Recorded information:
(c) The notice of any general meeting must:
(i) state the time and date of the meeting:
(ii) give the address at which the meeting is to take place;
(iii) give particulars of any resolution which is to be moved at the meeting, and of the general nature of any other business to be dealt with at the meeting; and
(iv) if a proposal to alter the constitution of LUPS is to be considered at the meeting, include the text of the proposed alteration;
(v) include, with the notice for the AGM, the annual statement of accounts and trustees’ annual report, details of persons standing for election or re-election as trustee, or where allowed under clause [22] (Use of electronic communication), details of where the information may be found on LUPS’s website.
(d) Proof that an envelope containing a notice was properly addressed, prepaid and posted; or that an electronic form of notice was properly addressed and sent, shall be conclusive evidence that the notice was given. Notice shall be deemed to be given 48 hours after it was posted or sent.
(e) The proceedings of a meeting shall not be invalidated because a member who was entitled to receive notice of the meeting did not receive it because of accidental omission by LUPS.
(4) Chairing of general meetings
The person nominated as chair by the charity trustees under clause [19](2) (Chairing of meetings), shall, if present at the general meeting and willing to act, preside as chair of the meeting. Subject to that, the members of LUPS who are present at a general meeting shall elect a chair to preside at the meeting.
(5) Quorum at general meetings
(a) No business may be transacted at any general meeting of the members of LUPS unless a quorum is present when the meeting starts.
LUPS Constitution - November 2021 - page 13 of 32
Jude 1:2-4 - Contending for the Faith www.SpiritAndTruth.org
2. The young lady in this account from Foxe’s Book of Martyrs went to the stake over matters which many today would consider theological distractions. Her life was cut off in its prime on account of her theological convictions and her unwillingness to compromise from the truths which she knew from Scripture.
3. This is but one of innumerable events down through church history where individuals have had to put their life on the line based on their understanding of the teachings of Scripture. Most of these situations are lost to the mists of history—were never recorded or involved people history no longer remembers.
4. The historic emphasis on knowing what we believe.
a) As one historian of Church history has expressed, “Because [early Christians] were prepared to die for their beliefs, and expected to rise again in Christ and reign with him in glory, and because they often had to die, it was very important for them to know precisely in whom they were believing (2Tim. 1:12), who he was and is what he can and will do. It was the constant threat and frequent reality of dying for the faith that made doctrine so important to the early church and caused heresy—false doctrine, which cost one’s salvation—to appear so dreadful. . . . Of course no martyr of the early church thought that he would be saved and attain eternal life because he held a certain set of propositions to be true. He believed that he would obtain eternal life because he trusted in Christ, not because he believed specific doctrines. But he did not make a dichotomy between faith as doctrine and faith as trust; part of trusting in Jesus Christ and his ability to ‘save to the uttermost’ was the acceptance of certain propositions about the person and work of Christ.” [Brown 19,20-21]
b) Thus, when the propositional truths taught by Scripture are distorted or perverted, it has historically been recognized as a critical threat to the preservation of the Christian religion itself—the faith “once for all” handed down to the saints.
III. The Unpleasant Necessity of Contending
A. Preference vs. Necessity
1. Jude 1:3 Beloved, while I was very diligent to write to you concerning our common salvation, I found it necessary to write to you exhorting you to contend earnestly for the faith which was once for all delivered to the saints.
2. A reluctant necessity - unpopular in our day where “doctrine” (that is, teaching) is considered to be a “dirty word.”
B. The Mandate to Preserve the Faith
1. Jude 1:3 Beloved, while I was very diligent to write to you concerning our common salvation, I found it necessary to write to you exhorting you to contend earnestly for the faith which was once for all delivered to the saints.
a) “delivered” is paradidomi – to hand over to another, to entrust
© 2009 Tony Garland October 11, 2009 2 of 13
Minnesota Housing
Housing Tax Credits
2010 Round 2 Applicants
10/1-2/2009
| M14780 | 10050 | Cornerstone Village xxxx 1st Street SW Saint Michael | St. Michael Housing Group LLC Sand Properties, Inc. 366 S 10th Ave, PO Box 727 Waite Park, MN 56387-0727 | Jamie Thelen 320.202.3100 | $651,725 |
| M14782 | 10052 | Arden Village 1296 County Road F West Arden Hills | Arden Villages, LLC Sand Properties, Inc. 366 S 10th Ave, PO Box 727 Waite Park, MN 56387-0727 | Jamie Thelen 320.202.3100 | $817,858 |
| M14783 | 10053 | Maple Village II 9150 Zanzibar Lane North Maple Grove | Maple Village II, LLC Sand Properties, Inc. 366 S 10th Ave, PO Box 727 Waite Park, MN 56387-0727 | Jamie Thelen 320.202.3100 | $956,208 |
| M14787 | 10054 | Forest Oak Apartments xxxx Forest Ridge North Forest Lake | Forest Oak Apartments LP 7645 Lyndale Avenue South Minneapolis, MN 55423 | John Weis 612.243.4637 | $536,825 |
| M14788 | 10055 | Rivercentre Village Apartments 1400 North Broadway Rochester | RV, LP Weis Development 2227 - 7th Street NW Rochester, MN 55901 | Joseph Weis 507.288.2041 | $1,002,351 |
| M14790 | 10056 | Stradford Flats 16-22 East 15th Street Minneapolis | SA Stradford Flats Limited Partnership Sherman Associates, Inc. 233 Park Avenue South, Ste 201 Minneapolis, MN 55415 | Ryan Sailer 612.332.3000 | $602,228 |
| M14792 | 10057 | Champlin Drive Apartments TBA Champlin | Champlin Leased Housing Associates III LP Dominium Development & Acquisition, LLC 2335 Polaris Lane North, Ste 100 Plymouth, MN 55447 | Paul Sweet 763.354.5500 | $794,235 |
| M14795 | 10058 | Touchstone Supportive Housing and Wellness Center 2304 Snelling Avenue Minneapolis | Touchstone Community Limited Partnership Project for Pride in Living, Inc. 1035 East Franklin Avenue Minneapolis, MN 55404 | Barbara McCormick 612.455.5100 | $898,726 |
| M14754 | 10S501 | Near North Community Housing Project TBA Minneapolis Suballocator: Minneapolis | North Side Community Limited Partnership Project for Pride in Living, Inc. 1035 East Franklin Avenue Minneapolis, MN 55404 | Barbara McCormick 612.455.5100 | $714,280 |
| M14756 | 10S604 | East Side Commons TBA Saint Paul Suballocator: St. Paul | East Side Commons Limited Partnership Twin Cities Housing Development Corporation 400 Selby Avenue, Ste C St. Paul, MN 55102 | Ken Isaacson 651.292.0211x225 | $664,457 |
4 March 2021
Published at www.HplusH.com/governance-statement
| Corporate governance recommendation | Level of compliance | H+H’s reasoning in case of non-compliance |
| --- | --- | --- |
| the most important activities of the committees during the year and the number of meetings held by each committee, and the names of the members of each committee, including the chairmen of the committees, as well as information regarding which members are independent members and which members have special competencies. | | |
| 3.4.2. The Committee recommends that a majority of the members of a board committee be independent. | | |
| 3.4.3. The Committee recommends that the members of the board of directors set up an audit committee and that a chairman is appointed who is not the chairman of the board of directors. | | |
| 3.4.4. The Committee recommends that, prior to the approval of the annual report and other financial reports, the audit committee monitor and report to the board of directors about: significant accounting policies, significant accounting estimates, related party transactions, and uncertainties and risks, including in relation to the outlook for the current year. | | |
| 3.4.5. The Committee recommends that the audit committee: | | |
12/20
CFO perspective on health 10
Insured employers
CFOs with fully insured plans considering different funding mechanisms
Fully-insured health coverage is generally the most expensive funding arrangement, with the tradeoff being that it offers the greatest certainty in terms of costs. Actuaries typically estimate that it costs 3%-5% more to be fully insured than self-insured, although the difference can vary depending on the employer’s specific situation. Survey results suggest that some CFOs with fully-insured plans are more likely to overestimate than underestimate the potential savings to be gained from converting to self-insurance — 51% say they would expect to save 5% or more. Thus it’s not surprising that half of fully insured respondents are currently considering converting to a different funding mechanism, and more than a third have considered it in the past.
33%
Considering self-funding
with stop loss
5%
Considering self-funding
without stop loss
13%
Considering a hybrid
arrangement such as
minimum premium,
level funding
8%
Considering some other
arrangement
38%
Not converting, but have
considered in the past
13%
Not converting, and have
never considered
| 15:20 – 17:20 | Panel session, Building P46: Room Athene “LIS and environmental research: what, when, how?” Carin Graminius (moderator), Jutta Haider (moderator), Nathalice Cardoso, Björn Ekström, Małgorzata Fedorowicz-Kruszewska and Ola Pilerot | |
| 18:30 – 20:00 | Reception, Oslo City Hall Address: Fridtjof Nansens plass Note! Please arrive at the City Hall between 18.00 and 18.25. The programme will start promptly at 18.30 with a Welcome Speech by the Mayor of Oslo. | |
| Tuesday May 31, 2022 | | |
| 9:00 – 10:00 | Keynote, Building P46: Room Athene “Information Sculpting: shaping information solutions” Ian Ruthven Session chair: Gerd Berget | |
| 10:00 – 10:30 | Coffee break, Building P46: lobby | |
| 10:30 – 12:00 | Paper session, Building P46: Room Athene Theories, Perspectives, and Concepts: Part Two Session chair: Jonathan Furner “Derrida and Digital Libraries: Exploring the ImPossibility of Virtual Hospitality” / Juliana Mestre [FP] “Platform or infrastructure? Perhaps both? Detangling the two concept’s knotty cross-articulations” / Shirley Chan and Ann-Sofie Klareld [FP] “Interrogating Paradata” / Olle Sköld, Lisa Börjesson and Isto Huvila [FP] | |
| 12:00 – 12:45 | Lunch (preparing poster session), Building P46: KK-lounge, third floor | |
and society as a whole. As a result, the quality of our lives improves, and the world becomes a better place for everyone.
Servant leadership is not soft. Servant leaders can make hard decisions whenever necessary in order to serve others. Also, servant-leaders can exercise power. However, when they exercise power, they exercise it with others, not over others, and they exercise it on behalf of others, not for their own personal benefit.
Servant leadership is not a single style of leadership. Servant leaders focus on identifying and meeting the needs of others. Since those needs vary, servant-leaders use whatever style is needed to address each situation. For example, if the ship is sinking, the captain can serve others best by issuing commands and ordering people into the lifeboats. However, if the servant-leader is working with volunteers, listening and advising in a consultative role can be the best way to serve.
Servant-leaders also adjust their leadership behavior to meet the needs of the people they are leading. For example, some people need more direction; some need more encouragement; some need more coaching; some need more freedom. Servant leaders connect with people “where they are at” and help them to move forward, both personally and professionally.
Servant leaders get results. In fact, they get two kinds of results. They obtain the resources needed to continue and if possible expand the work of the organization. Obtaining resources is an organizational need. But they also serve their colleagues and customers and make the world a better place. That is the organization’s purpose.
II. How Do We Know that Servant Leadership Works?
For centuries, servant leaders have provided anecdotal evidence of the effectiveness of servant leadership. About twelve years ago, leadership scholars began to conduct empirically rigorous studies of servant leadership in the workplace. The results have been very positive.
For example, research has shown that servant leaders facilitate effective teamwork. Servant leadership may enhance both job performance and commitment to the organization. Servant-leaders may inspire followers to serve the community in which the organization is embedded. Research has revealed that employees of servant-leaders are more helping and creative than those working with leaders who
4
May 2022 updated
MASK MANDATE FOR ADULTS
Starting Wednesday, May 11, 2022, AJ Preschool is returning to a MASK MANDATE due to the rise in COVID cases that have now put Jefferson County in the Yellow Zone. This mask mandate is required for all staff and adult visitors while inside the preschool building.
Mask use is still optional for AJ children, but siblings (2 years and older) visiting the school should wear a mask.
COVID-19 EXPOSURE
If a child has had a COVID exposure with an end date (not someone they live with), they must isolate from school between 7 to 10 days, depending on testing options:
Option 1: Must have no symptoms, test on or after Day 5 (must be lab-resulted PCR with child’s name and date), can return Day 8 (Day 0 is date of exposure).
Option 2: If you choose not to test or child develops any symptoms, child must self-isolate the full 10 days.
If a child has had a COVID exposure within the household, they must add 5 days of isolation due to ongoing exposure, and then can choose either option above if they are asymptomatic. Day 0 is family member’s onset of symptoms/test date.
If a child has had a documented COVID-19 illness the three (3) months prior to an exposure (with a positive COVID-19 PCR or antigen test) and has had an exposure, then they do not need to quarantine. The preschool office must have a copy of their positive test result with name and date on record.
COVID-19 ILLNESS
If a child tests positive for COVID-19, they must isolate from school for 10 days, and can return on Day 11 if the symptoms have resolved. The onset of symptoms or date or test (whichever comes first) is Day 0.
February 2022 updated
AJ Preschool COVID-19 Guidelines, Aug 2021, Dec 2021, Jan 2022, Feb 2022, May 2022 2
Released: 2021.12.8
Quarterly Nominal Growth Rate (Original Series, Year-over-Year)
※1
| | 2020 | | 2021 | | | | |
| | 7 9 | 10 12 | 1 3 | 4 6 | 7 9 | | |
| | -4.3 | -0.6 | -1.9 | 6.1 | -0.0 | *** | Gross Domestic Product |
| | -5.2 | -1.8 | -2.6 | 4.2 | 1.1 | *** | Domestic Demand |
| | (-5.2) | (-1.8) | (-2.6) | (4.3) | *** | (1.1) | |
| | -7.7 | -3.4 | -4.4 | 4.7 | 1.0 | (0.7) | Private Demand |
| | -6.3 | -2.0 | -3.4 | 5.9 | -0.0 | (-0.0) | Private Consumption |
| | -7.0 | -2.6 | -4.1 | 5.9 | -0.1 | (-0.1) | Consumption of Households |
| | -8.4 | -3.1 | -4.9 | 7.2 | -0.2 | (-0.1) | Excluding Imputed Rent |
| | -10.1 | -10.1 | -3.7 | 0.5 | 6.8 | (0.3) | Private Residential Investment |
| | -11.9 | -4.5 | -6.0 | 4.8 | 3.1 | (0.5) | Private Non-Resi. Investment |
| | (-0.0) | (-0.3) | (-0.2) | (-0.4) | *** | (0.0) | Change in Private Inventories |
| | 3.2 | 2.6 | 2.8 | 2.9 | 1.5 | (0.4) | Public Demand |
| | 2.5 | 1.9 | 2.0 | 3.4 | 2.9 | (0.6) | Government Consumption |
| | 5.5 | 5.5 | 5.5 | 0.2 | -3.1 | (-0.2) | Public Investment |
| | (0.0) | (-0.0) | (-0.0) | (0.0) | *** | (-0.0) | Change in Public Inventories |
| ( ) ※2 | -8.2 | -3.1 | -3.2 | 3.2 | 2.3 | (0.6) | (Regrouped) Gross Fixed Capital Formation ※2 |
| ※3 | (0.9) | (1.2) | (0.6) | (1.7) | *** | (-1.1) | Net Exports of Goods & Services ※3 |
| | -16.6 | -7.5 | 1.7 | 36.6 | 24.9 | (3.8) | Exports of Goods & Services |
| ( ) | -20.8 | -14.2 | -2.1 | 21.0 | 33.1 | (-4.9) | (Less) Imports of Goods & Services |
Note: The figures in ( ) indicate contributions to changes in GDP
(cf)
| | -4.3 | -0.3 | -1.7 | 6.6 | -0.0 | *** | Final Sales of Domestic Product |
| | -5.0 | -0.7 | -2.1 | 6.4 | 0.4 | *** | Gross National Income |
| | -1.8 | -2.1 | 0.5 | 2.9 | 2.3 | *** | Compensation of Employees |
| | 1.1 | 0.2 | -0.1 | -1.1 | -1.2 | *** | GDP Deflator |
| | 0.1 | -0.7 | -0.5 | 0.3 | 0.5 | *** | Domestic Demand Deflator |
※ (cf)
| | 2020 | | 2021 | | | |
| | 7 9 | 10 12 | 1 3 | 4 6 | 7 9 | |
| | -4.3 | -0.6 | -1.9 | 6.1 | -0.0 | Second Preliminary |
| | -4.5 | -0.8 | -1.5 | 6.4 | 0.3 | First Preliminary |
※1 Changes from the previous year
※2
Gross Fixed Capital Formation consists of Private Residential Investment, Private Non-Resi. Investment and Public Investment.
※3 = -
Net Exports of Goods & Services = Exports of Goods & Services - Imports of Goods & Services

The task: Could you restate, word for word, the lines above from the one with "4 March 2021" to the one with "directors. | | |", both included?

Solution to this exercise:
4 March 2021
Published at www.HplusH.com/governance-statement
| Corporate governance recommendation | Level of compliance | H+H’s reasoning in case of non-compliance |
| --- | --- | --- |
| the most important activities of the committees during the year and the number of meetings held by each committee, and the names of the members of each committee, including the chairmen of the committees, as well as information regarding which members are independent members and which members have special competencies. | | |
| 3.4.2. The Committee recommends that a majority of the members of a board committee be independent. | | |
| 3.4.3. The Committee recommends that the members of the board of directors set up an audit committee and that a chairman is appointed who is not the chairman of the board of directors. | | |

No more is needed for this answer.